Dalam hal keluarga memutuskan menemui tenaga kesehatan, umumnya anak hanya didampingi oleh ibu. Hal ini bisa membuat intervensi kesehatan tidak diterima dengan baik oleh anggota keluarga yang lain.
“Ada kalanya, setelah ibu kembali ke rumah dan hendak memberikan RUTF kepada anak, suami atau mertua perempuan menolak karena tidak tahu kandungan bahan dan manfaat RUTF,” jelas Yeni. “Dengan chatbot, yang mendapatkan informasi dan bisa menyimak video tentang RUTF bukan hanya ibu, tetapi juga anggota keluarga lain. Hal ini membantu mereka sebagai keluarga untuk memahami dan mendukung perawatan anak gizi buruk dengan RUTF.”

Suami Micke pun awalnya mengira RUTF saja tidak akan cukup untuk Felicity dan ingin memberikan bayinya susu formula.
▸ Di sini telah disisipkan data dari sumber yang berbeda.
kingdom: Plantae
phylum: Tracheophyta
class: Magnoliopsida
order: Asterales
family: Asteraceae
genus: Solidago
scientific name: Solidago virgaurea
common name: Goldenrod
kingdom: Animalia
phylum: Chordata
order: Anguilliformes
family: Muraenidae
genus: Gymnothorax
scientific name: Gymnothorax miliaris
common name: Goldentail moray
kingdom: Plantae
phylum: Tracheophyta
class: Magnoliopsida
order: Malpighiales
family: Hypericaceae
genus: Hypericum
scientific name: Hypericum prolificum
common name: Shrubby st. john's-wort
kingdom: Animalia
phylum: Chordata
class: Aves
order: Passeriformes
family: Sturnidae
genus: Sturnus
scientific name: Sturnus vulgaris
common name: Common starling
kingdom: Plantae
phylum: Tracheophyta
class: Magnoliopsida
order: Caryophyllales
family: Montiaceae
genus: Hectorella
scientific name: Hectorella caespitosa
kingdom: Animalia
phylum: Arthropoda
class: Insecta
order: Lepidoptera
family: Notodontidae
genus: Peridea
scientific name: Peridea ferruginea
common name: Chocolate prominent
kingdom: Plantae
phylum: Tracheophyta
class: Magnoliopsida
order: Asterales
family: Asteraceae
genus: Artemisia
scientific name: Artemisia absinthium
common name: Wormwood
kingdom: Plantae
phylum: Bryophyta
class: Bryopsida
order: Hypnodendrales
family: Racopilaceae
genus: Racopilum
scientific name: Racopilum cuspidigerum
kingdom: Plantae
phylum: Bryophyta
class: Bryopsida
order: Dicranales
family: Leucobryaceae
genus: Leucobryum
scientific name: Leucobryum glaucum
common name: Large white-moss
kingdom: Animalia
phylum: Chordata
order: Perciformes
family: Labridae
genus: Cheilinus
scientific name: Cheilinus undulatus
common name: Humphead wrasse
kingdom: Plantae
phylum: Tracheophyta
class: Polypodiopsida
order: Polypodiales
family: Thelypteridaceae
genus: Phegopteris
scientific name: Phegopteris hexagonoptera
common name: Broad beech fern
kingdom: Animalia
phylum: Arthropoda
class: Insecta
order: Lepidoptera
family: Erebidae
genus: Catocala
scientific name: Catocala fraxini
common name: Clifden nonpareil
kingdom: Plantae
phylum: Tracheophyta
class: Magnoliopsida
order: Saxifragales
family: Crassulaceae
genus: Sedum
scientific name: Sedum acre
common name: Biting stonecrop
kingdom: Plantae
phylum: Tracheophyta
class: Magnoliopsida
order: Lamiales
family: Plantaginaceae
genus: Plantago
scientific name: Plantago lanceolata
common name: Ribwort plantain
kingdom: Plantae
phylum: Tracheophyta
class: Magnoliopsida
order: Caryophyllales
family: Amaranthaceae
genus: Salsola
Namun, setelah membaca informasi yang disediakan melalui chatbot, Micke berhasil meyakinkan sang suami untuk menerima diagnosis dan langkah perawatan bagi Felicity.
“Saya senang dengan adanya chatbot karena pengetahuan saya jadi bertambah,” kata Micke.
Setelah lima pekan mendapatkan asupan RUTF, Felicity kini mencapai berat badan yang ideal. Micke pun bangga melihat putrinya tumbuh dengan baik, sekaligus menyadari perubahan pada kondisi fisik dan perilaku Felicity.

“Saya senang dengan adanya chatbot karena pengetahuan saya jadi bertambah."
“Secara fisik, Felicity sekarang kelihatan lebih berisi dan bisa bermain sendiri,” Micke menceritakan pengamatannya. “Ia dulu sering pilek, demam, ataupun batuk, tetapi belakangan ini ia selalu sehat.”
Diagnosis Felicity memang sempat membuat Micke berkecil hati, namun ia kini lebih optimis setelah menyaksikan tumbuh kembang sang anak. Terlebih, Felicity akan berulang tahun yang kedua.
“Saya tidak mau memaksa Felicity menjadi sosok tertentu. Saya hanya ingin ia tumbuh penuh berkat, agar bisa menjadi orang yang sehat, pintar, dan mampu meraih cita-citanya,” tutup Micke.